GOAL OF THE EXERCISE:
Please quote the stretch of the records from the line that contains "其中 $logits$ 是模型的输出分数, $label$" through the end of the records, both ends included, reproducing every line verbatim.

INPUT MATERIAL:
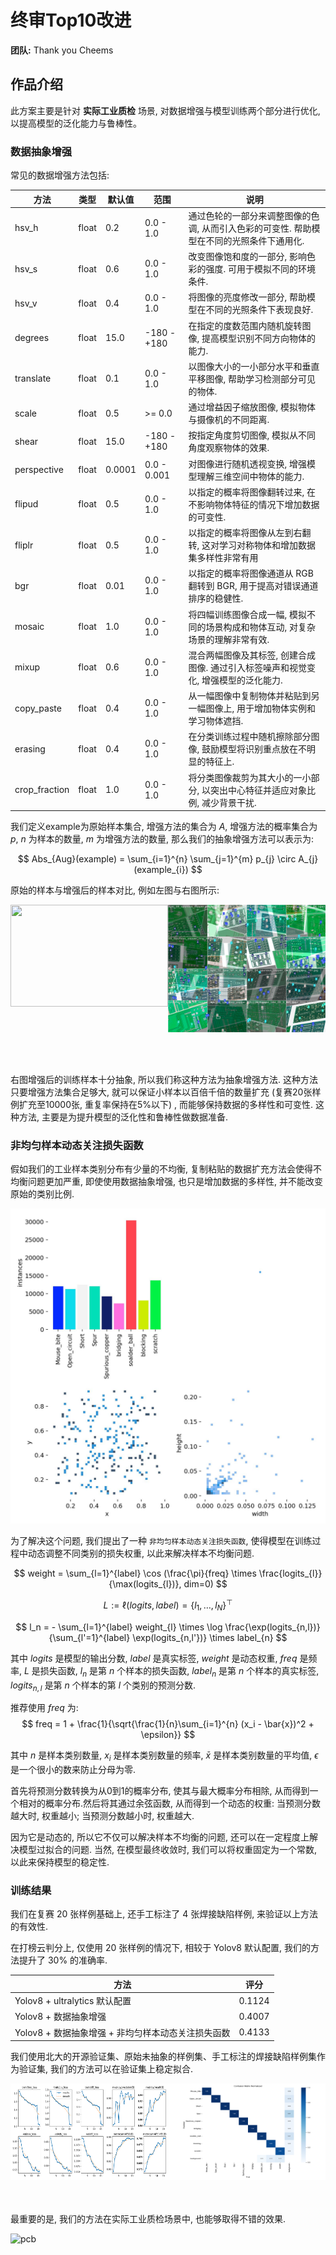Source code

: <!-- coding=utf-8
Copyright 2024 Jingze Shi and Bingheng Wu.    All rights reserved.

Licensed under the Apache License, Version 2.0 (the "License");
you may not use this file except in compliance with the License.
You may obtain a copy of the License at

    http://www.apache.org/licenses/LICENSE-2.0

Unless required by applicable law or agreed to in writing, software
distributed under the License is distributed on an "AS IS" BASIS,
WITHOUT WARRANTIES OR CONDITIONS OF ANY KIND, either express or implied.
See the License for the specific language governing permissions and limitations under the License. -->

# 终审Top10改进

**团队:** Thank you Cheems

## 作品介绍

此方案主要是针对 **实际工业质检** 场景, 对数据增强与模型训练两个部分进行优化, 以提高模型的泛化能力与鲁棒性。

### 数据抽象增强
常见的数据增强方法包括:

| 方法 | 类型 | 默认值 | 范围 | 说明 |
| --- | --- | --- | --- | --- |
| hsv_h | float | 0.2 | 0.0 - 1.0 | 通过色轮的一部分来调整图像的色调, 从而引入色彩的可变性. 帮助模型在不同的光照条件下通用化. |
| hsv_s | float | 0.6 | 0.0 - 1.0 | 改变图像饱和度的一部分, 影响色彩的强度. 可用于模拟不同的环境条件. |
| hsv_v | float | 0.4 | 0.0 - 1.0 | 将图像的亮度修改一部分, 帮助模型在不同的光照条件下表现良好. |
| degrees | float | 15.0 | -180 - +180 | 在指定的度数范围内随机旋转图像, 提高模型识别不同方向物体的能力. |
| translate | float | 0.1 | 0.0 - 1.0 | 以图像大小的一小部分水平和垂直平移图像, 帮助学习检测部分可见的物体. |
| scale | float | 0.5 | >= 0.0 | 通过增益因子缩放图像, 模拟物体与摄像机的不同距离. |
| shear | float | 15.0 | -180 - +180 | 按指定角度剪切图像, 模拟从不同角度观察物体的效果. |
| perspective | float | 0.0001 | 0.0 - 0.001 | 对图像进行随机透视变换, 增强模型理解三维空间中物体的能力. |
| flipud | float | 0.5 | 0.0 - 1.0 | 以指定的概率将图像翻转过来, 在不影响物体特征的情况下增加数据的可变性. |
| fliplr | float | 0.5 | 0.0 - 1.0 | 以指定的概率将图像从左到右翻转, 这对学习对称物体和增加数据集多样性非常有用 |
| bgr | float | 0.01 | 0.0 - 1.0 | 以指定的概率将图像通道从 RGB 翻转到 BGR, 用于提高对错误通道排序的稳健性. |
| mosaic | float | 1.0 | 0.0 - 1.0 | 将四幅训练图像合成一幅, 模拟不同的场景构成和物体互动, 对复杂场景的理解非常有效. |
| mixup | float | 0.6 | 0.0 - 1.0 | 混合两幅图像及其标签, 创建合成图像. 通过引入标签噪声和视觉变化, 增强模型的泛化能力. |
| copy_paste | float | 0.4 | 0.0 - 1.0 | 从一幅图像中复制物体并粘贴到另一幅图像上, 用于增加物体实例和学习物体遮挡. |
| erasing | float | 0.4 | 0.0 - 1.0 | 在分类训练过程中随机擦除部分图像, 鼓励模型将识别重点放在不明显的特征上. |
| crop_fraction | float | 1.0 | 0.0 - 1.0 | 将分类图像裁剪为其大小的一小部分, 以突出中心特征并适应对象比例, 减少背景干扰. |

我们定义example为原始样本集合, 增强方法的集合为 $A$, 增强方法的概率集合为 $p$, $n$ 为样本的数量, $m$ 为增强方法的数量, 那么我们的抽象增强方法可以表示为:

$$
Abs_{Aug}(example) = \sum_{i=1}^{n} \sum_{j=1}^{m} p_{j} \circ A_{j}(example_{i})
$$

原始的样本与增强后的样本对比, 例如左图与右图所示:

<div style="display: flex; justify-content: space-between; width: 100%;">
    <div style="width: 50%;">
        <img src="./assets/example.jpg" style="width: 100%; height: 80%;"/>
    </div>
    <div style="width: 50%;">
        <img src="./assets/abs_aug_examle.jpg" style="width: 100%; height: 80%;"/>
    </div>
</div>

右图增强后的训练样本十分抽象, 所以我们称这种方法为抽象增强方法. 这种方法只要增强方法集合足够大, 就可以保证小样本以百倍千倍的数量扩充 (复赛20张样例扩充至10000张, 重复率保持在5%以下) , 而能够保持数据的多样性和可变性. 这种方法, 主要是为提升模型的泛化性和鲁棒性做数据准备.


### 非均匀样本动态关注损失函数

假如我们的工业样本类别分布有少量的不均衡, 复制粘贴的数据扩充方法会使得不均衡问题更加严重, 即使使用数据抽象增强, 也只是增加数据的多样性, 并不能改变原始的类别比例.

<img src="./assets/non-uniform_samples.jpg">

为了解决这个问题, 我们提出了一种 `非均匀样本动态关注损失函数`, 使得模型在训练过程中动态调整不同类别的损失权重, 以此来解决样本不均衡问题.

$$
weight =
    \sum_{l=1}^{label} \cos (\frac{\pi}{freq} \times \frac{logits_{l}}{\max(logits_{l})}, dim=0)
$$

$$
L := \ell(logits, label) = \{l_1,\dots,l_N\}^\top 
$$

$$
l_n = - \sum_{l=1}^{label} weight_{l} \times \log \frac{\exp(logits_{n,l})}{\sum_{l'=1}^{label} \exp(logits_{n,l'})} \times label_{n}
$$

其中 $logits$ 是模型的输出分数, $label$ 是真实标签, $weight$ 是动态权重, $freq$ 是频率, $L$ 是损失函数, $l_n$ 是第 $n$ 个样本的损失函数, $label_{n}$ 是第 $n$ 个样本的真实标签, $logits_{n,l}$ 是第 $n$ 个样本的第 $l$ 个类别的预测分数.

推荐使用 $freq$ 为:
$$
freq = 1 + \frac{1}{\sqrt{\frac{1}{n}\sum_{i=1}^{n} (x_i - \bar{x})^2 + \epsilon}}
$$

其中 $n$ 是样本类别数量, $x_i$ 是样本类别数量的频率, $\bar{x}$ 是样本类别数量的平均值, $\epsilon$ 是一个很小的数来防止分母为零.

首先将预测分数转换为从0到1的概率分布, 使其与最大概率分布相除, 从而得到一个相对的概率分布.然后将其通过余弦函数, 从而得到一个动态的权重: 当预测分数越大时, 权重越小; 当预测分数越小时, 权重越大.

因为它是动态的, 所以它不仅可以解决样本不均衡的问题, 还可以在一定程度上解决模型过拟合的问题. 当然, 在模型最终收敛时, 我们可以将权重固定为一个常数, 以此来保持模型的稳定性.


### 训练结果

我们在复赛 20 张样例基础上, 还手工标注了 4 张焊接缺陷样例, 来验证以上方法的有效性.

在打榜云判分上, 仅使用 20 张样例的情况下, 相较于 Yolov8 默认配置, 我们的方法提升了 30% 的准确率.

| 方法 | 评分 |
| --- | --- |
| Yolov8 + ultralytics 默认配置 | 0.1124 |
| Yolov8 + 数据抽象增强 | 0.4007 |
| Yolov8 + 数据抽象增强 + 非均匀样本动态关注损失函数 | 0.4133 |

我们使用北大的开源验证集、原始未抽象的样例集、手工标注的焊接缺陷样例集作为验证集, 我们的方法可以在验证集上稳定拟合.

<div style="display: flex; justify-content: space-between; width: 100%;">
    <div style="width: 50%;">
        <img src="./assets/results.png" style="width: 100%; height: 80%;"/>
    </div>
    <div style="width: 50%;">
        <img src="./assets/confusion_matrix_normalized.png" style="width: 100%; height: 80%;"/>
    </div>
</div>

最重要的是, 我们的方法在实际工业质检场景中, 也能够取得不错的效果.

![pcb](./assets/pcb.png)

YOUR SOLUTION:
其中 $logits$ 是模型的输出分数, $label$ 是真实标签, $weight$ 是动态权重, $freq$ 是频率, $L$ 是损失函数, $l_n$ 是第 $n$ 个样本的损失函数, $label_{n}$ 是第 $n$ 个样本的真实标签, $logits_{n,l}$ 是第 $n$ 个样本的第 $l$ 个类别的预测分数.

推荐使用 $freq$ 为:
$$
freq = 1 + \frac{1}{\sqrt{\frac{1}{n}\sum_{i=1}^{n} (x_i - \bar{x})^2 + \epsilon}}
$$

其中 $n$ 是样本类别数量, $x_i$ 是样本类别数量的频率, $\bar{x}$ 是样本类别数量的平均值, $\epsilon$ 是一个很小的数来防止分母为零.

首先将预测分数转换为从0到1的概率分布, 使其与最大概率分布相除, 从而得到一个相对的概率分布.然后将其通过余弦函数, 从而得到一个动态的权重: 当预测分数越大时, 权重越小; 当预测分数越小时, 权重越大.

因为它是动态的, 所以它不仅可以解决样本不均衡的问题, 还可以在一定程度上解决模型过拟合的问题. 当然, 在模型最终收敛时, 我们可以将权重固定为一个常数, 以此来保持模型的稳定性.


### 训练结果

我们在复赛 20 张样例基础上, 还手工标注了 4 张焊接缺陷样例, 来验证以上方法的有效性.

在打榜云判分上, 仅使用 20 张样例的情况下, 相较于 Yolov8 默认配置, 我们的方法提升了 30% 的准确率.

| 方法 | 评分 |
| --- | --- |
| Yolov8 + ultralytics 默认配置 | 0.1124 |
| Yolov8 + 数据抽象增强 | 0.4007 |
| Yolov8 + 数据抽象增强 + 非均匀样本动态关注损失函数 | 0.4133 |

我们使用北大的开源验证集、原始未抽象的样例集、手工标注的焊接缺陷样例集作为验证集, 我们的方法可以在验证集上稳定拟合.

<div style="display: flex; justify-content: space-between; width: 100%;">
    <div style="width: 50%;">
        <img src="./assets/results.png" style="width: 100%; height: 80%;"/>
    </div>
    <div style="width: 50%;">
        <img src="./assets/confusion_matrix_normalized.png" style="width: 100%; height: 80%;"/>
    </div>
</div>

最重要的是, 我们的方法在实际工业质检场景中, 也能够取得不错的效果.

![pcb](./assets/pcb.png)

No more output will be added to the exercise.